Das Retinoblastom ist ein Tumor des Auges, der bei Kindern unter fünf Jahren auftritt und durch Veränderungen des Tumorsuppressorgens RB1 ausgelöst wird. Die Aufklärung der molekularen Vorgänge zur Entwicklung des Retinoblastoms wird durch die Nichtverfügbarkeit eines geeigneten Tiermodells und von humanem Retinagewebe erschwert. Unser Ziel ist es daher, ein in-vitro-Zellkulturmodell für das Retinoblastom zu entwickeln, in dem wir humane embryonale Stammzellen in neurale Retina differenzieren und mittels der CRISPR/Cas9-Technologie Mutationen in das RB1-Gen einführen.

Die Differenzierung der humanen embryonalen Stammzellen in neurale Retina wird durch die Aggregation der Zellen zu sogenannten 3D-Organoiden initiiert. Im Verlauf der Differenzierung bilden sich innerhalb des 3D-Organoids die Strukturen der neuralen Retina aus. Die Differenzierung wird durch die Zugabe von Agenzien unterstützt, die bestimmte Signalwege inhibieren oder aktivieren und so die Ausbildung von neuro-ektodermalem Gewebe anregen. Wir konnten bisher die Expression der retinalen Vorläufermarker RX und CHX10, sowie von RB1 in unseren Organoid-Strukturen nachweisen.

Aufgabenstellung:
1: Extrahieren Sie aus dem Text zum Retinoblastom die Passage, die bei den Worten „Das Retinoblastom ist“ anfängt und nach den Worten „das RB1-Gen einführen.“ aufhört.
2: Stimmen diese Aussagen mit dem Text zum Retinoblastom überein? Antworten Sie jeweils mit Ja oder Nein und zitieren Sie die entscheidenden Worte des Textes wörtlich. (a) Das Retinoblastom tritt bei Kindern unter fünf Jahren auf. (b) Für die Erforschung des Retinoblastoms steht ein geeignetes Tiermodell zur Verfügung. (c) In den Organoid-Strukturen wurde die Expression von RX und CHX10 nachgewiesen.

Datenauszüge:
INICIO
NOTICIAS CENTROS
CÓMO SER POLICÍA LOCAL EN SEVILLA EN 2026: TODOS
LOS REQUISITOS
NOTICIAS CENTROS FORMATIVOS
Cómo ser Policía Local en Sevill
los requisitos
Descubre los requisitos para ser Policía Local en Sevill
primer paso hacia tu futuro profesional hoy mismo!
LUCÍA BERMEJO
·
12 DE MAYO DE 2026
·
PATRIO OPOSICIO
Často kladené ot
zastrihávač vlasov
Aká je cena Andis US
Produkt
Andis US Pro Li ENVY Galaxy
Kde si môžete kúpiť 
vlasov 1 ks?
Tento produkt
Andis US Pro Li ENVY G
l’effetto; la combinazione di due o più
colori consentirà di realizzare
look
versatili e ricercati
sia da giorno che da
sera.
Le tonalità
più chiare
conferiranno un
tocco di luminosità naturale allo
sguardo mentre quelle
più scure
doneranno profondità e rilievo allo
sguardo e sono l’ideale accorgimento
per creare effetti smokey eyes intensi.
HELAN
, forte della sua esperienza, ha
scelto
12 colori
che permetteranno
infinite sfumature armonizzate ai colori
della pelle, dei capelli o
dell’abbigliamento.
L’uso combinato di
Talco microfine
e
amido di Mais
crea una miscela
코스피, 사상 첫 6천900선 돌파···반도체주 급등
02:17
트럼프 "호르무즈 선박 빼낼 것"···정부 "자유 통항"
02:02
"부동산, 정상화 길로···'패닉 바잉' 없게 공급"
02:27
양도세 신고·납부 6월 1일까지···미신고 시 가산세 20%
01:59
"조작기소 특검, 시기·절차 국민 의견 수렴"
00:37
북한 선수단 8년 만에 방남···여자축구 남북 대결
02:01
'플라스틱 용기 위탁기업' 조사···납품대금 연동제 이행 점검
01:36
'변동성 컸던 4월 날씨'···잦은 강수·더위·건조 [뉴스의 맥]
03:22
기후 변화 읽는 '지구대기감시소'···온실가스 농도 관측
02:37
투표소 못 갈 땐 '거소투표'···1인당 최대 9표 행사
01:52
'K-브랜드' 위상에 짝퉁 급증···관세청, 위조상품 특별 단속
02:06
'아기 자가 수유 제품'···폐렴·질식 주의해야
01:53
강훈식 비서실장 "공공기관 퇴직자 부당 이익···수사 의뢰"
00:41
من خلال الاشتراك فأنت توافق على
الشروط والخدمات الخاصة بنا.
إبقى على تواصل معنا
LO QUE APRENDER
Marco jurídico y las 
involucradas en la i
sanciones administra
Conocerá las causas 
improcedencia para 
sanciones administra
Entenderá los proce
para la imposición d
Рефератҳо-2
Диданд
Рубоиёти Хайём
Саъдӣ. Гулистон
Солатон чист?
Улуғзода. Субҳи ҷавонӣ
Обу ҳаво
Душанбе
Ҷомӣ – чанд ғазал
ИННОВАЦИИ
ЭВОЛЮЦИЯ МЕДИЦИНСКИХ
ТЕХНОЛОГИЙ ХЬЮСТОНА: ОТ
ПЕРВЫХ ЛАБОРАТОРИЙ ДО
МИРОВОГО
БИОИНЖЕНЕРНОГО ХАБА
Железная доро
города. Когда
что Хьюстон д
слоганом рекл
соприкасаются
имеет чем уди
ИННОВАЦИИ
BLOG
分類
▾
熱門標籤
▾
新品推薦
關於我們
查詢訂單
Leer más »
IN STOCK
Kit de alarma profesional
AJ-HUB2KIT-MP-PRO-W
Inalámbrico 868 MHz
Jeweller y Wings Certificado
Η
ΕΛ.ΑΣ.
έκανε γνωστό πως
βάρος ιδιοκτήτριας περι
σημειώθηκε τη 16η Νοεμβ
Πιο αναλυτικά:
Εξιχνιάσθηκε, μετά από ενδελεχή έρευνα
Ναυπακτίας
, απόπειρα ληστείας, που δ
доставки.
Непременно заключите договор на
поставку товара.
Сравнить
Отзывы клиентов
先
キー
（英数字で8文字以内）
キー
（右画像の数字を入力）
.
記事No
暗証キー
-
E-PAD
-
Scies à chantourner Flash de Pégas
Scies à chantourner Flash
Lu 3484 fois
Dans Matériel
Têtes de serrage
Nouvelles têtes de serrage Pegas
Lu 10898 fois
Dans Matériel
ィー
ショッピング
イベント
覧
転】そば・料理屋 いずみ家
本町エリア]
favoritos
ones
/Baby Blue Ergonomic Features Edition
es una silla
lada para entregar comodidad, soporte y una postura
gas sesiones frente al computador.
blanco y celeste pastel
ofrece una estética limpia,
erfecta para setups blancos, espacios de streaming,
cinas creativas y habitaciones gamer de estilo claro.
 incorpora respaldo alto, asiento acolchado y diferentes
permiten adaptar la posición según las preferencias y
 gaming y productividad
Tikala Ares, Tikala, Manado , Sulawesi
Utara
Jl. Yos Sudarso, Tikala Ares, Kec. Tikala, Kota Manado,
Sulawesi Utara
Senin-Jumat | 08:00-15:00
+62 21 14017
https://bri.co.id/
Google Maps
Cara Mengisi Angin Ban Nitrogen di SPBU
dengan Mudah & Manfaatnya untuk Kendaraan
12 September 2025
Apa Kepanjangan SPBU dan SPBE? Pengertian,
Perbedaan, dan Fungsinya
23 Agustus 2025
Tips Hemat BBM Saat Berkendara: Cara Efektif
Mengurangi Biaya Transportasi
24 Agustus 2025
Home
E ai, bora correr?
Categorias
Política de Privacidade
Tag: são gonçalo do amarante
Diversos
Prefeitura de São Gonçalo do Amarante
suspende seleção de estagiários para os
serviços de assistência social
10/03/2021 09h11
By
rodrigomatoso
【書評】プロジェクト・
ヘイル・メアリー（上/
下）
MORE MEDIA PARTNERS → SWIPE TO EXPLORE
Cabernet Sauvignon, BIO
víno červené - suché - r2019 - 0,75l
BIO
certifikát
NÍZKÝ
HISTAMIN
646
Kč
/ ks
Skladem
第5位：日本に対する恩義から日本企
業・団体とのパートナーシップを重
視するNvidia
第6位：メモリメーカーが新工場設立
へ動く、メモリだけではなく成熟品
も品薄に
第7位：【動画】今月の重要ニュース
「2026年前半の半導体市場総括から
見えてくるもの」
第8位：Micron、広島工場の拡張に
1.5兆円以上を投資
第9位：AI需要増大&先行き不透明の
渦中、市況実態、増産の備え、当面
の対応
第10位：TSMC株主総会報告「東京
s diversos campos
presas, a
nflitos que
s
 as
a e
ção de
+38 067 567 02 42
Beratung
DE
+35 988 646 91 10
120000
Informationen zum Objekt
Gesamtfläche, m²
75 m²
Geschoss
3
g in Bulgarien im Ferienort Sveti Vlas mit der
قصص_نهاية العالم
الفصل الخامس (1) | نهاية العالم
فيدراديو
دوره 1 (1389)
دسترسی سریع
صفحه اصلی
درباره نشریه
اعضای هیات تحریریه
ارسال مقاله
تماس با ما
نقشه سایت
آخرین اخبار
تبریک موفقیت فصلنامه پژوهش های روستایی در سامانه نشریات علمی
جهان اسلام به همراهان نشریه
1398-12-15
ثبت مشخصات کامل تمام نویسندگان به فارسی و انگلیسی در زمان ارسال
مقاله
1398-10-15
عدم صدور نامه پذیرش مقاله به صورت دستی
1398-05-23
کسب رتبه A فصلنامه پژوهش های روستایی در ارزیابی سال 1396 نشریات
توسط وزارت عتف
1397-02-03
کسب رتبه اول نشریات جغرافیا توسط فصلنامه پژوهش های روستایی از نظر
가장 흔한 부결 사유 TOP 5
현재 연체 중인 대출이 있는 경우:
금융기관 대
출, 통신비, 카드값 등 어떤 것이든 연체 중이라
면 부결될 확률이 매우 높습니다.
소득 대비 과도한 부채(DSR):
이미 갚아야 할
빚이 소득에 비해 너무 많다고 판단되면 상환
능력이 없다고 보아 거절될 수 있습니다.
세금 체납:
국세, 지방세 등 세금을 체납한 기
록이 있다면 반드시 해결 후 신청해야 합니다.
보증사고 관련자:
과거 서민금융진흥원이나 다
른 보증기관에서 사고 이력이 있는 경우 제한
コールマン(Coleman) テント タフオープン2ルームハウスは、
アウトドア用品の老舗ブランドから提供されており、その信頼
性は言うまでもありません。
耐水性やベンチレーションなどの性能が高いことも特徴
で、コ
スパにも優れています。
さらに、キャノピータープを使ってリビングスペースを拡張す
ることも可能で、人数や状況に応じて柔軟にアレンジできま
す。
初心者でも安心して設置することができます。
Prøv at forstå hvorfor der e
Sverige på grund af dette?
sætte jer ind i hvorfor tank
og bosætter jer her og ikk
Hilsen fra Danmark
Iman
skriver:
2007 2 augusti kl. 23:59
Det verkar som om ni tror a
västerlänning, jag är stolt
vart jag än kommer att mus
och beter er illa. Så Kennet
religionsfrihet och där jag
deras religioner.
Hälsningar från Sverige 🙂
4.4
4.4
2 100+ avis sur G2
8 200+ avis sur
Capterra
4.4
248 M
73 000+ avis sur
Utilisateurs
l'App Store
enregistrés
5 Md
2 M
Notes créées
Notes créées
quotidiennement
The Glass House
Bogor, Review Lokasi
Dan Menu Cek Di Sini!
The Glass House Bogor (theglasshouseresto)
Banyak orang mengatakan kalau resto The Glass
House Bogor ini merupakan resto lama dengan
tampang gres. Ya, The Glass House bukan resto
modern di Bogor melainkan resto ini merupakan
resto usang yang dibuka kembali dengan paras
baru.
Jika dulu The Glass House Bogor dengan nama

Lösungen:
1:
Das Retinoblastom ist ein Tumor des Auges, der bei Kindern unter fünf Jahren auftritt und durch Veränderungen des Tumorsuppressorgens RB1 ausgelöst wird. Die Aufklärung der molekularen Vorgänge zur Entwicklung des Retinoblastoms wird durch die Nichtverfügbarkeit eines geeigneten Tiermodells und von humanem Retinagewebe erschwert. Unser Ziel ist es daher, ein in-vitro-Zellkulturmodell für das Retinoblastom zu entwickeln, in dem wir humane embryonale Stammzellen in neurale Retina differenzieren und mittels der CRISPR/Cas9-Technologie Mutationen in das RB1-Gen einführen.

2:
(a) Ja: „der bei Kindern unter fünf Jahren auftritt“
(b) Nein: „durch die Nichtverfügbarkeit eines geeigneten Tiermodells“
(c) Ja: „die Expression der retinalen Vorläufermarker RX und CHX10“